[Document passage]:

+++

As of the census of 2000, there were 7,188 people, 3,162 households, and 1,903 families residing in the CDP. The population density was 2,259.8 PD/sqmi. There were 3,287 housing units at an average density of 1,033.4 /sqmi. The racial makeup of the CDP was 88.75% White, 3.62% African American, 0.04% Native American, 6.25% Asian, 0.03% Pacific Islander, 0.43% from other races, and 0.89% from two or more races. Hispanic or Latino of any race were 2.00% of the population.

There were 3,162 households, out of which 26.6% had children under the age of 18 living with them, 48.1% were married couples living together, 9.2% had a female householder with no husband present, and 39.8% were non-families. 32.4% of all households were made up of individuals, and 10.3% had someone living alone who was 65 years of age or older. The average household size was 2.25 and the average family size was 2.90.

+++

[Data to examine]:
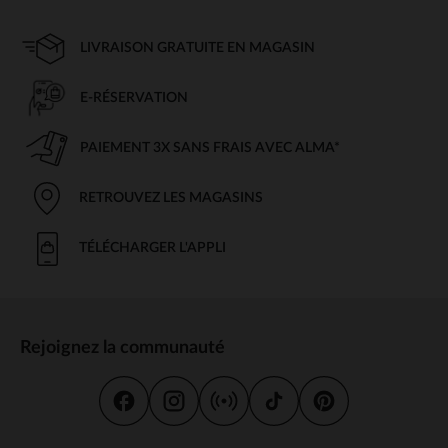
LIVRAISON GRATUITE EN MAGASIN
E-RÉSERVATION
PAIEMENT 3X SANS FRAIS AVEC ALMA*
RETROUVEZ LES MAGASINS
TÉLÉCHARGER L'APPLI
Rejoignez la communauté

+++

Answer these questions from the census passage.
(a) How many housing units were in the CDP?
(b) What percentage of the population was Hispanic or Latino of any race?
(c) What was the average family size?

(a) 3,287
(b) 2.00%
(c) 2.90